An implementation of KD trees
Project description
KD-tree-implementation
An implementation of kd-search trees with functions to find the nearest neighbor, an operation that would take a long time using linear search on large datasets. That is where kd-search trees come in, since they can exclude a larger part of the dataset at once.
This project was created as a final project for the course CS110/Computation: Solving Problems with algorithms.
Installation guide
Open the Command center and paste the following
pip install Katjas-kd-tree
Requirements
You need to have the numpy, math, and random modules installed. For the example.py code you need the json module in addition. If you are unsure, you can run
pip install numpy
pip install math
pip install random
pip install json
How to run
After installing the package import it by typing
import kd_tree as kd
You are now able to use the following functions
kd.build_tree(dict)
# this will build a kd-tree from a given dictionary of format key:[values]
kd.distance(lsta,lstb)
# returns the distance between two points a and b with coordinates given by lsta and lstb
kd.find_approx_nearest(tree,value)
# returns the approximate nearest neighbor for a given value
kd.find_exact_nearest(tree,value)
# returns the exact nearest element of the tree to the value
Example use case
To find the closest color in a dataset of named colors in the LAB color space. This color space works similar to RBG colors, but is design to let . we cannot use our usual quick-search methods or binary search-trees, since the data has more than 1 dimension and cannot simply be ordered. Therefore, we can create a tree with 3 dimensions, where every new level is split along a new dimension, iterating through all of them as often as needed. This allows us to very quickly get an approximation of the nearest neighbor and with slightly more effort find the exact nearest neighbor quicker than with a linear search.

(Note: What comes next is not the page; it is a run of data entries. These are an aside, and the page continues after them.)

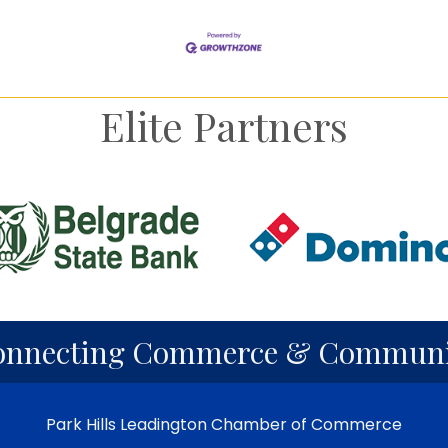
Elite Partners
onnecting Commerce & Communi
Park Hills Leadington Chamber of Commerce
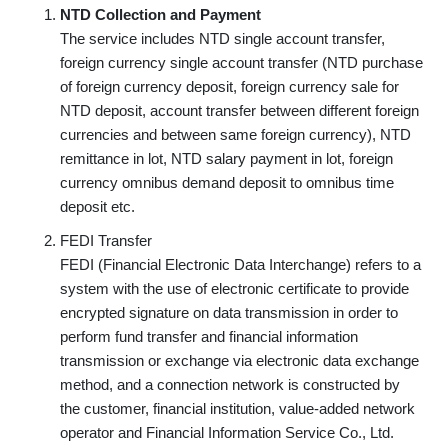
NTD Collection and Payment
The service includes NTD single account transfer,
foreign currency single account transfer (NTD purchase
of foreign currency deposit, foreign currency sale for
NTD deposit, account transfer between different foreign
currencies and between same foreign currency), NTD
remittance in lot, NTD salary payment in lot, foreign
currency omnibus demand deposit to omnibus time
deposit etc.
FEDI Transfer
FEDI (Financial Electronic Data Interchange) refers to a
system with the use of electronic certificate to provide
encrypted signature on data transmission in order to
perform fund transfer and financial information
transmission or exchange via electronic data exchange
method, and a connection network is constructed by
the customer, financial institution, value-added network
operator and Financial Information Service Co., Ltd.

# importing a dataset of paint colors and their position in the LAB colorspace
with open ("paintcolors.json") as json_file:
paintcolors=json.load(json_file)
# creating a tree out of the paintcolors
painttree=kd.build_tree(paintcolors)
# finding the approximate and exact nearest color to [0,0,0]
print((kd.distance(kd.find_approx_nearest(painttree,[0,0,0]).value,[0,0,0]),
kd.find_approx_nearest(painttree,[0,0,0]).name,
kd.find_approx_nearest(painttree,[0,0,0]).value))
print(kd.find_exact_nearest(painttree,[0,0,0]))
This will return the approximate and exact nearest color to [0,0,0]
(0.23327147726897515, 'UniversalBlack', [0.233007, 0.010686, -0.0030215])
(0.22615200000001437, 'TwilightZone', [0.226152, 5.54817e-08, 5.84874e-08])
If you would like to run this code for yourself, please download the data from https://github.com/katjadellalibera/KD-tree-implementation/blob/master/paintcolors.json and the code from https://github.com/katjadellalibera/KD-tree-implementation/blob/master/example.py
Background
Complexity:
A linear search runs with O(n) complexity, since it has to check every value. find_approx_nearest runs with O(log(n)) complexity on average. The find_exact_nearest function will exclude less of the tree at a time, but still run in O(log(n)), just with a higher constant factor.